We were in a really remote part of the country and nobody spoke English. We wouldn't have been able to talk to the doctors or organize our emergency flights home. It all still took a week due to red tape, but had we been on our own, we'd have been in Peru for several more weeks.
The office of the tour company was luckily directly across the street and for the week Dave was in the hospital they came regularly to check on us. They helped us gather paperwork and send it to our insurance company, we used their phone to call insurance, we used their computers to email papers and they helped us fill prescriptions, talk to specialists and doctors and pick up a back brace. They even brought me to the supermarket to buy some snacks.

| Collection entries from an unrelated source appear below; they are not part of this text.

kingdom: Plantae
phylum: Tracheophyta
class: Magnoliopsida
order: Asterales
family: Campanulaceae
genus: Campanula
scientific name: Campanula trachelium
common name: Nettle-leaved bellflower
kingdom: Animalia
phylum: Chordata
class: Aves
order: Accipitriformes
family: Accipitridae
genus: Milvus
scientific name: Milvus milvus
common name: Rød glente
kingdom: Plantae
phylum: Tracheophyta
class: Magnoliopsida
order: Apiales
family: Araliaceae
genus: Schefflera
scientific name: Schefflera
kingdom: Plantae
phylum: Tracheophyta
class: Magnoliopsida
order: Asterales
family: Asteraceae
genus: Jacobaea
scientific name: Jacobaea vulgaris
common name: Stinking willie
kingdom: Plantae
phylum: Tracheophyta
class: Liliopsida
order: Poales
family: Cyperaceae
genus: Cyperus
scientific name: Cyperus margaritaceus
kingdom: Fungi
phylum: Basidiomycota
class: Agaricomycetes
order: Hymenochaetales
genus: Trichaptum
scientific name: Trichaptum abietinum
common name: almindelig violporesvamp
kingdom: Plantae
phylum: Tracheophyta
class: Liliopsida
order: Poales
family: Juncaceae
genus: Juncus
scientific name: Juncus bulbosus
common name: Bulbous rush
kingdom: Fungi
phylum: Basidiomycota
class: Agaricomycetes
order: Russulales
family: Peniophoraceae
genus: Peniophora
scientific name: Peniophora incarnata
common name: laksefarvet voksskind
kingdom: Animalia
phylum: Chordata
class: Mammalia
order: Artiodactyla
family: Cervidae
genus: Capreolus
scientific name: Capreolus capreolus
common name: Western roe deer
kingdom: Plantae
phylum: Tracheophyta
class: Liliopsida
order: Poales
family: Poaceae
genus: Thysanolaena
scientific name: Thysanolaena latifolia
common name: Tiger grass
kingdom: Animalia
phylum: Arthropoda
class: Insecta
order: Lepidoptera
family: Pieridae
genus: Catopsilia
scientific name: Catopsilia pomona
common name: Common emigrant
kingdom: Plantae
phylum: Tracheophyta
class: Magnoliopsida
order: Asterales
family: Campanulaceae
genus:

I would have been so alone had we been traveling on our own.
It made us realize that there is a time and a place for independent travel.
When you are going into a remote rainforest, you want to make sure you have proper emergency equipment like a satellite phone, and a way to speak to someone in your own language. It can be done independently, we carried a satellite tracking device with us while driving from England to Mongolia but when I look back, I'm grateful that nothing happened in the middle of the Gobi Desert.
There are times that I am dead set against traveling with a tour company. Well-travelled places like South East Asia and Europe are the time to go on your own. We didn't book an organized tour for Mount Kinabalu, we just showed up at the park and joined a guide, Visiting English speaking countries like Australia would may save you money travelling with a group, but it's better going it alone.
When choosing a tour company weight the price against the convenience. Organized tours in Asia are actually more expensive than traveling independently. But organized tours in New Zealand may be cheaper.
Things like the Flying Kiwi in New Zealand get you from point A-B reasonably and they show you the highlights of the country. This may be a time when even though it's English speaking and easy to get around, you may want to join in the tour.
Some people don't feel safe traveling South Africa independently, but we love having the freedom to drive ourselves and stop where we like when we like. Other than for safaris or remote village visits, I don't think a tour company is needed.
Do your research, decide what sort of travel you like and plan for your budget. These are all factors to take into consideration when choosing whether to tour or not to tour. We've become fans of both. Just don't make us sit on a bus the size of a Greyhound and we're happy.